A vector $$V$$ space over $$\mathbb{F}\in\{\mathbb{C},\mathbb{R}\}$$ is a set of objects which satisfy the rules of vector arithmetic, e.g. for all vectors $$x,y\in V$$, and all scalars $$\alpha,\beta\in\mathbb{F}$$, we have $$\alpha x + \beta y\in V.$$

Just doing vector arithemetic is not usually interesting for our purposes; we usually wish to measure what our vectors are doing in some sense, and so need a notion of similarity etc. This is where norms come in.

## 2 Operators

a.k.a. mappings, translations. These are simply functions from one vector space to another.
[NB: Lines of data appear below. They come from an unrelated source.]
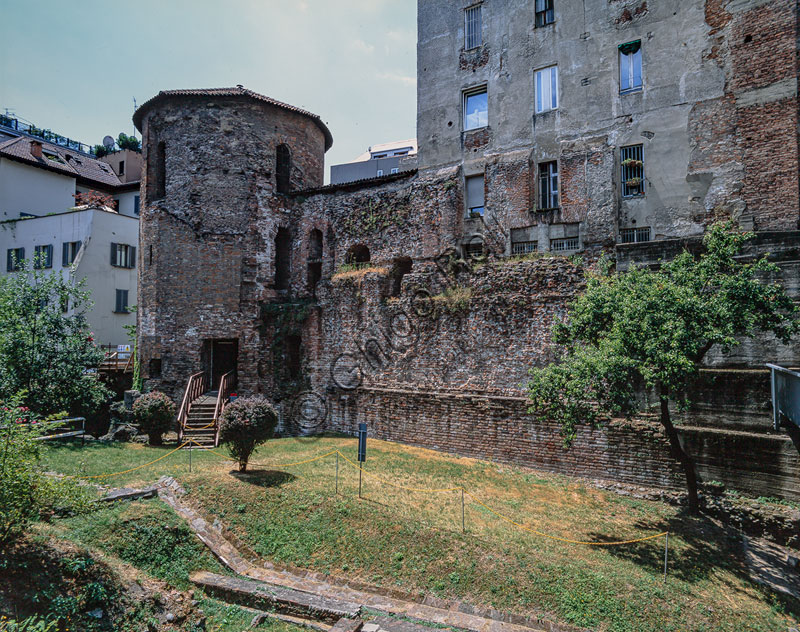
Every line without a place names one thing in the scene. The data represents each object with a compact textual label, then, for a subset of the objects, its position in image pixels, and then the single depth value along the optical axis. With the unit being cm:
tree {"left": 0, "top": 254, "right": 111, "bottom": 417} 1716
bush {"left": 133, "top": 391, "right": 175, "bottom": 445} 1770
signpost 1227
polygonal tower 2162
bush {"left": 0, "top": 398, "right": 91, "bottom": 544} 784
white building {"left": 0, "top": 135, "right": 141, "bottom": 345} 2903
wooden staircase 1845
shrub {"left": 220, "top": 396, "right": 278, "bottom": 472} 1281
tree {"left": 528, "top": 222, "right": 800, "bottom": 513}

We can write the operator $$T$$ \begin{aligned} T:&V\to W\\ &v \mapsto Tv \end{aligned}

### 2.1 Linear integral operators

There is a type of operator that we use particularly often, defined by a kernel $K:V \times V \to \mathbb{C}$ and when $$V$$ is an $$L_2$$ space of functions $$V:=L_2(\mathbb{R}^d).$$ (🏗 define $$L_2$$ ) Specifically \begin{aligned}T:&V\to V\\ (Tv)(x)&\mapsto \int_{\mathbb{R}^d}K(x,y)v(y)\dd y \end{aligned}

## 3 Normed space

A vector $$V$$ space over $$\mathbb{F}\in\{\mathbb{C},\mathbb{R}\}$$ is a set of objects which satisfy the rules of vector arithmetic, e.g. for all vectors $$x,y\in V$$, and all scalars $$\alpha,\beta\in\mathbb{F}$$, we have $$\alpha x + \beta y\in V.$$

If $$V$$ is also an normed space over $$\mathbb{F}$$ then it is associated with a norm $$\|\cdot\|:V\to \mathbb{R}$$, such that, for $$x,y\in V$$ and $$a\in\mathbb{F}$$,

1. $$\norm{x}\geq 0$$
2. $$\norm{ax}=|a|\norm{x}$$
3. $$\norm{x+y}\leq \norm{x}+\norm{y}$$

If $$V$$ is complete (i.e. closed under limits) then it is called a Banach space.